How do seed germination and subsequent seedling survival of O. semicastrata (Hance forma litchiifolia How) vary with respect to distance from parent trees and conspecific density in different types of tropical forest? Are there effects of soil biota on O. semicastrata that systematically depend on distance from parent trees and conspecific density? Do soil pathogens differently affect survival of O. semicastrata in different types of tropical forest?

Location:

Tropical lowland rain forest and tropical montane rain forest in Jianfengling National Nature Reserve, Hainan Island, China.

Methods:

Individual adult O. semicastrata trees were selected in lowland rain forest and montane rain forest. Soil was collected at a distance of 0–5 m or 15–20 m from the parent tree. Soil samples from each distance were combined into a bulk sample. Half of the soil sample was sterilized by autoclaving.
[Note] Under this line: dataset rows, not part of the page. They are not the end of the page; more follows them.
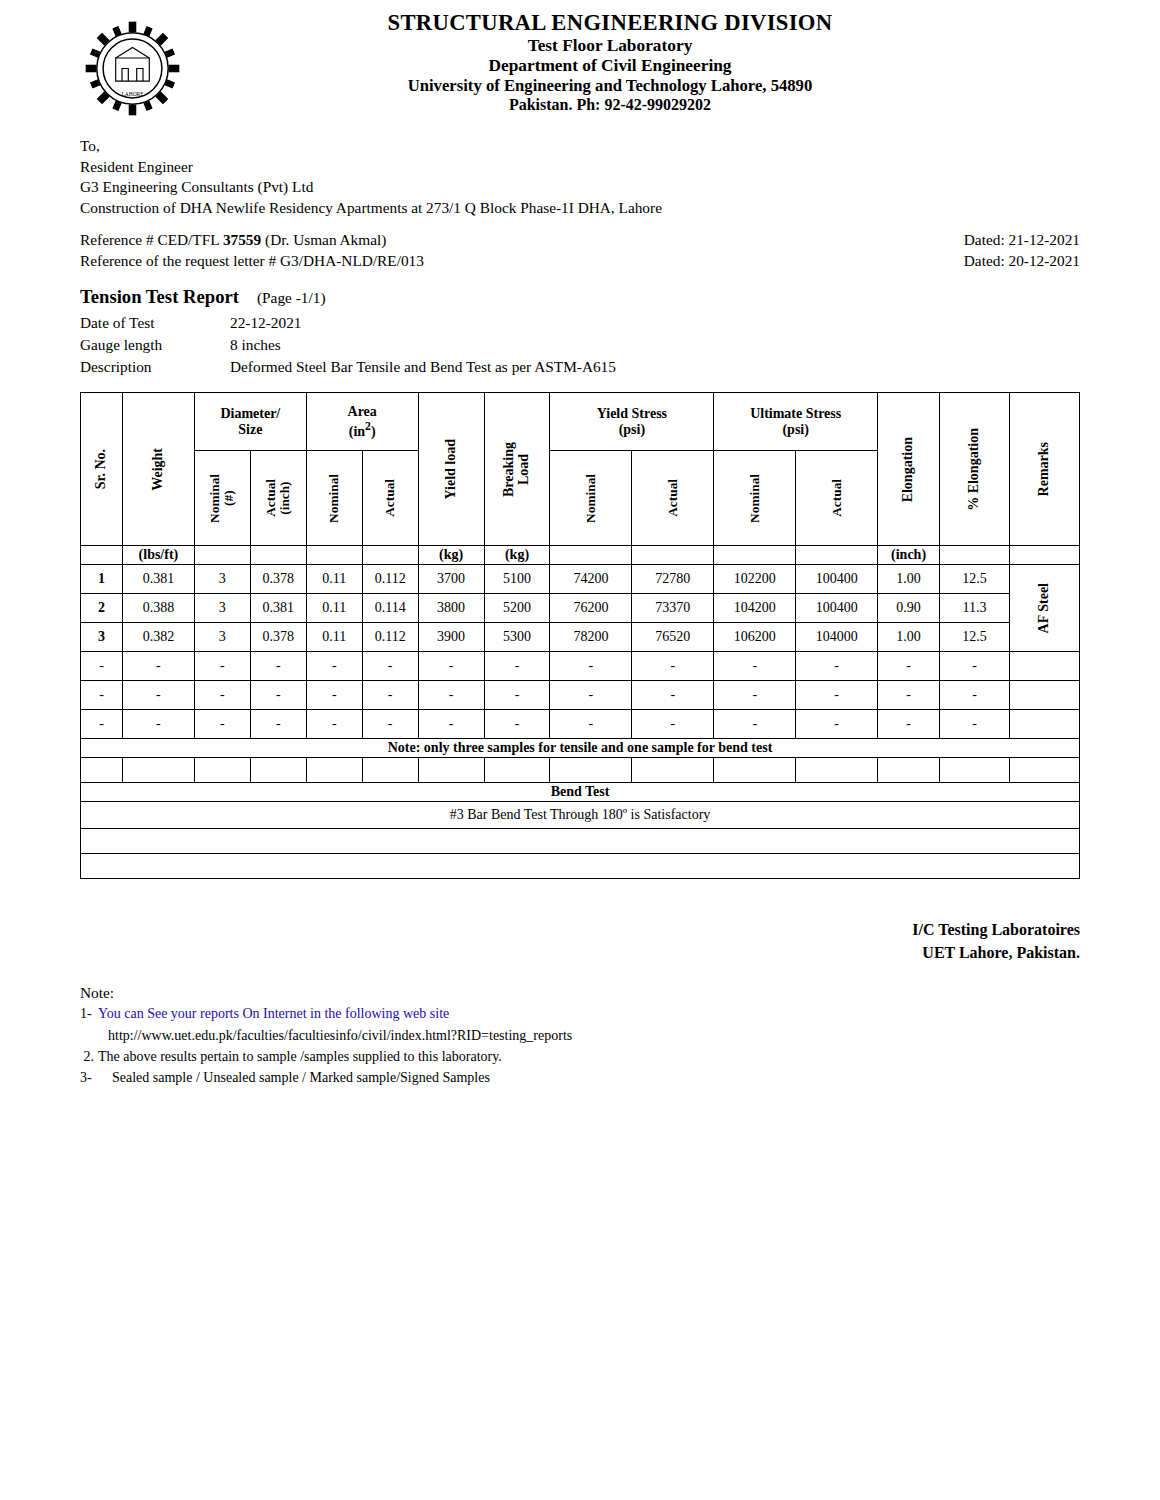LAHORE
STRUCTURAL ENGINEERING DIVISION
Test Floor Laboratory
Department of Civil Engineering
University of Engineering and Technology Lahore, 54890
Pakistan. Ph: 92-42-99029202
To,
Resident Engineer
G3 Engineering Consultants (Pvt) Ltd
Construction of DHA Newlife Residency Apartments at 273/1 Q Block Phase-1I DHA, Lahore
Reference # CED/TFL 37559 (Dr. Usman Akmal)
Dated: 21-12-2021
Reference of the request letter # G3/DHA-NLD/RE/013
Dated: 20-12-2021
Tension Test Report
(Page -1/1)
Date of Test22-12-2021
Gauge length8 inches
Description Deformed Steel Bar Tensile and Bend Test as per ASTM-A615
| Sr. No. | Weight | Diameter/ Size | Area (in 2 ) | Yield load | Breaking Load | Yield Stress (psi) | Ultimate Stress (psi) | Elongation | % Elongation | Remarks |
| --- | --- | --- | --- | --- | --- | --- | --- | --- | --- | --- |
| Nominal (#) | Actual (inch) | Nominal | Actual | Nominal | Actual | Nominal | Actual |
| | (lbs/ft) | | | | | (kg) | (kg) | | | | | (inch) | | |
| 1 | 0.381 | 3 | 0.378 | 0.11 | 0.112 | 3700 | 5100 | 74200 | 72780 | 102200 | 100400 | 1.00 | 12.5 | AF Steel |
| 2 | 0.388 | 3 | 0.381 | 0.11 | 0.114 | 3800 | 5200 | 76200 | 73370 | 104200 | 100400 | 0.90 | 11.3 |
| 3 | 0.382 | 3 | 0.378 | 0.11 | 0.112 | 3900 | 5300 | 78200 | 76520 | 106200 | 104000 | 1.00 | 12.5 |
| - | - | - | - | - | - | - | - | - | - | - | - | - | - | |
| - | - | - | - | - | - | - | - | - | - | - | - | - | - | |
| - | - | - | - | - | - | - | - | - | - | - | - | - | - | |
| Note: only three samples for tensile and one sample for bend test |
| Bend Test |
| #3 Bar Bend Test Through 180º is Satisfactory |
I/C Testing Laboratoires
UET Lahore, Pakistan.
Note:
1-You can See your reports On Internet in the following web site
http://www.uet.edu.pk/faculties/facultiesinfo/civil/index.html?RID=testing_reports
2. The above results pertain to sample /samples supplied to this laboratory.
3- Sealed sample / Unsealed sample / Marked sample/Signed Samples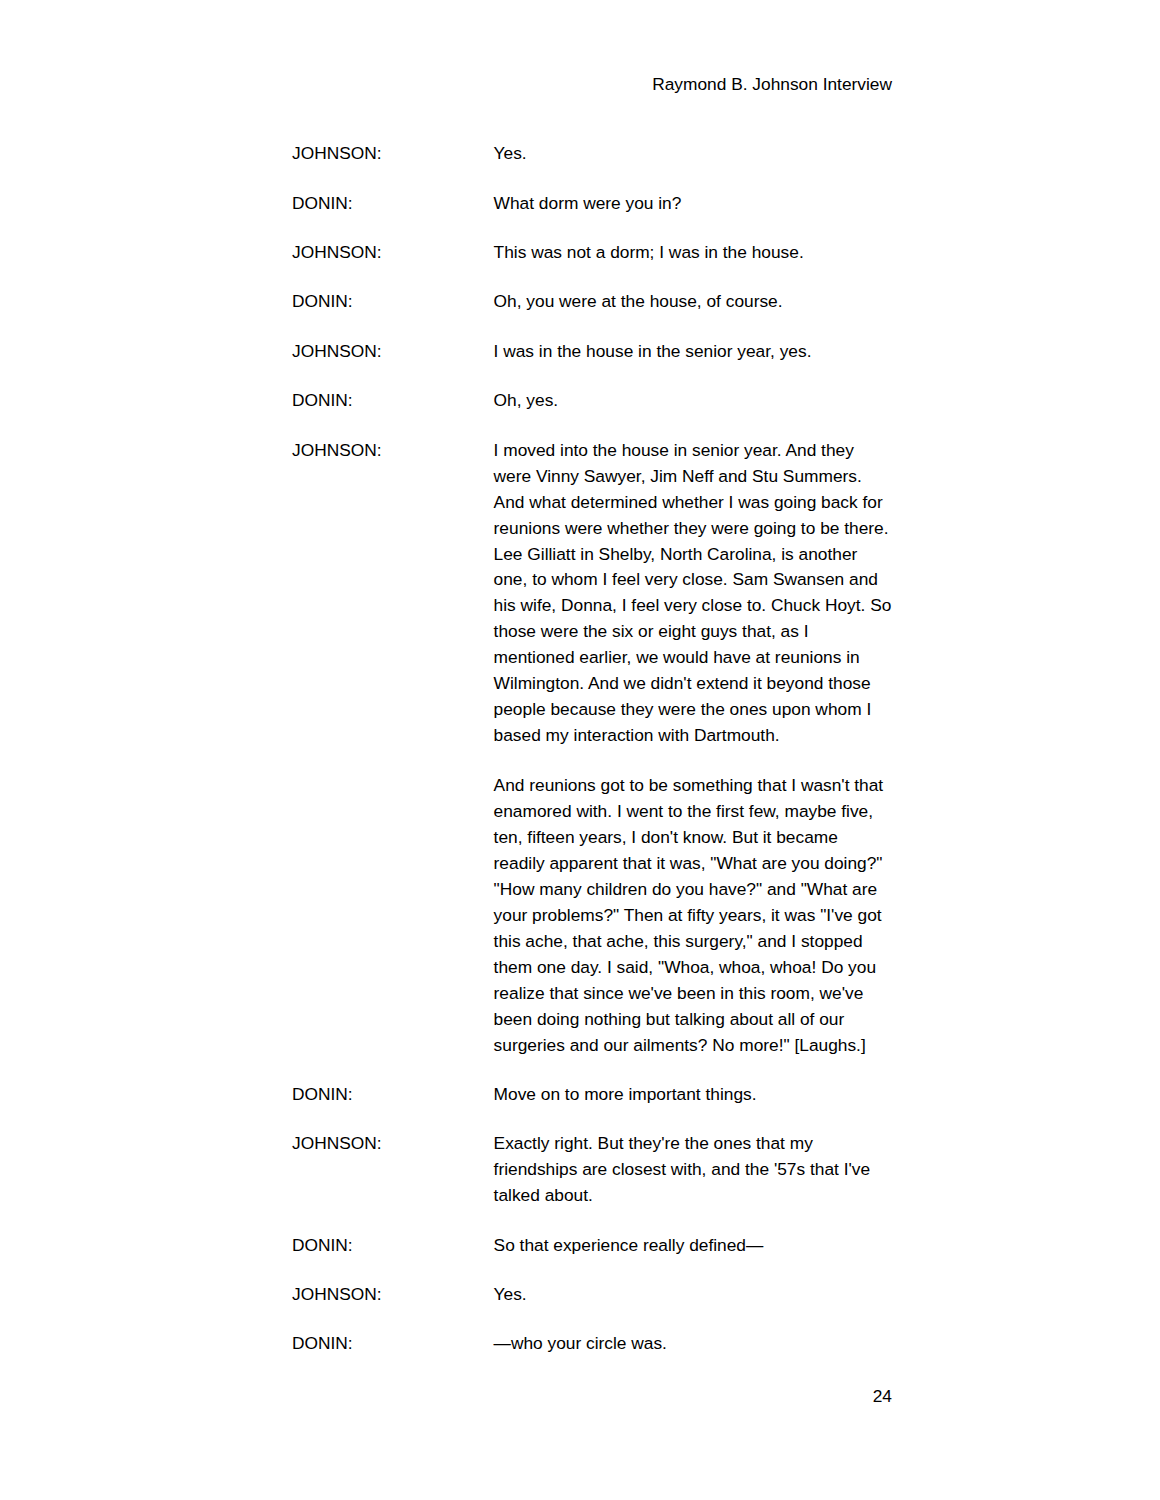Raymond B. Johnson Interview
| JOHNSON: | Yes. |
| DONIN: | What dorm were you in? |
| JOHNSON: | This was not a dorm; I was in the house. |
| DONIN: | Oh, you were at the house, of course. |
| JOHNSON: | I was in the house in the senior year, yes. |
| DONIN: | Oh, yes. |
| JOHNSON: | I moved into the house in senior year. And they were Vinny Sawyer, Jim Neff and Stu Summers. And what determined whether I was going back for reunions were whether they were going to be there. Lee Gilliatt in Shelby, North Carolina, is another one, to whom I feel very close. Sam Swansen and his wife, Donna, I feel very close to. Chuck Hoyt. So those were the six or eight guys that, as I mentioned earlier, we would have at reunions in Wilmington. And we didn't extend it beyond those people because they were the ones upon whom I based my interaction with Dartmouth. And reunions got to be something that I wasn't that enamored with. I went to the first few, maybe five, ten, fifteen years, I don't know. But it became readily apparent that it was, "What are you doing?" "How many children do you have?" and "What are your problems?" Then at fifty years, it was "I've got this ache, that ache, this surgery," and I stopped them one day. I said, "Whoa, whoa, whoa! Do you realize that since we've been in this room, we've been doing nothing but talking about all of our surgeries and our ailments? No more!" [Laughs.] |
| DONIN: | Move on to more important things. |
| JOHNSON: | Exactly right. But they're the ones that my friendships are closest with, and the '57s that I've talked about. |
| DONIN: | So that experience really defined— |
| JOHNSON: | Yes. |
| DONIN: | —who your circle was. |
24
Surface-sterilized seeds were then added to the soil material in shade-houses at both forests.

Results:

Germination of O. semicastrata seeds at low- or high-seed density was barely affected by the sterilization procedure. In both forests, seedlings grown in non-sterilized soil collected close to parent trees had significantly higher mortality compared to those in sterilized soil. In contrast, seedling survival with soil collected far from parent trees was not affected by the soil sterilization procedure.

Conclusions:

Host-specific pathogens concentrated in the soil around parent trees may regulate community structure of tropical trees at the stage of seedling development.